Dass die oberste türkische Religionsbehörde für deutsche Imame zahlt, kann auch nur eine Zwischenlösung sein, erklärt Altug. Die Frage sei, ob die Türkei das auch in Zukunft weiter unterstützen könne und werde. Ditib sei froh, dass diese Möglichkeit existiere. Gleichwohl müsse man in Deutschland nach Möglichkeiten suchen, die Gemeinden strukturell und finanziell zu stärken, damit alle in Zukunft Imame beschäftigen, die eine solide Ausbildung haben und ein einem Akademiker angemessenes Gehalt beziehen können.

Die Moscheegemeinden jener Verbände, die sich im Zentralrat der Muslime zusammengeschlossen haben, zahlen ihre Imame hingegen selbst. Die Gemeinden finanzieren die Imame über Mitgliedsbeiträge und Spenden. Ein Konzept, das man auch weiterhin beibehalten möchte.

Die Diskussion hierzulande um einen aufgeklärten Islam an deutschen Schulen und Hochschulen zeigt, dass viele Nicht-Muslime den ausländischen Einfluss auf die Moscheen in Deutschland mit Skepsis betrachten. Aus Angst vor Radikalisierung riefen viele danach, den Einfluss des muslimischen Auslands einzudämmen, sagt Altug. "Im Moment wird das Thema Auslandsimame und Imamausbildung in Deutschland instrumentalisiert, um darüber die Frage zu diskutieren, ob der Islam zu Deutschland gehört — und wenn ja, welcher. Da ist etwas politische Zurückhaltung gefragt." Man müsse den begonnenen Prozess der Imamausbildung in Deutschland unterstützen, ihm aber auch die nötige Zeit geben, sich zu entwickeln.

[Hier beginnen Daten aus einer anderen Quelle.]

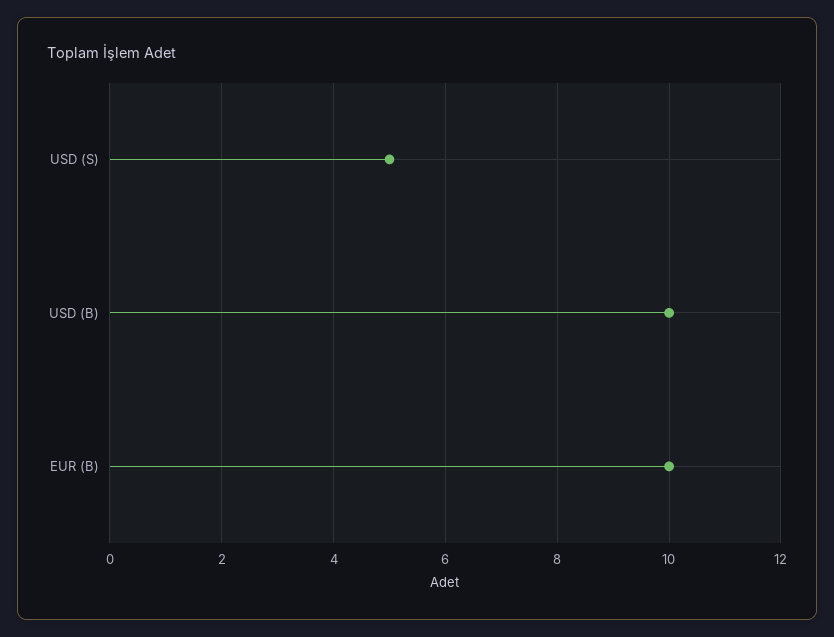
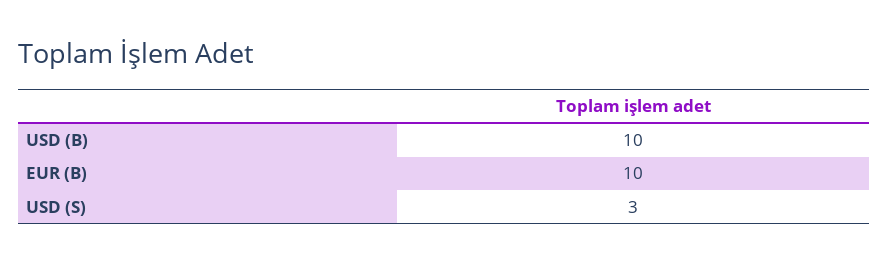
USD (S): 5 -> 3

Auch Aiman Mazyek, Vorsitzender des Zentralrats der Muslime, sieht noch einigen Handlungsbedarf. "Häufig werden universitäre Einrichtungen als Gegenmodell zu den Moscheen begriffen, dabei versteht der ZMD dies als Einheit. Die Dialektik, hier der aufgeklärte Islam, dort der rückständige Islam in den Gemeinden entspricht nicht der Realität und er schadet ganz besonders dem Ruf der universitären Einrichtungen. Denn eines Tages sollen ja die Gemeinden die dort absolvierten Imame einstellen", sagt er gegenüber unserer Redaktion.

Die Studierenden in Münster spüren die politische Diskussion auch im Hörsaal. Immer wieder wird Recep Aktas mit verletzenden Vorurteilen konfrontiert. Den Vorwurf, an der Uni würden Terroristen ausgebildet, hat er schon häufiger von Nicht-Muslimen gehört. Dozenten und Studierende müssen auch Jahre nach der Einführung des Studiengangs Muslimen und Nicht-Muslimen erklären, was sie lernen und lehren.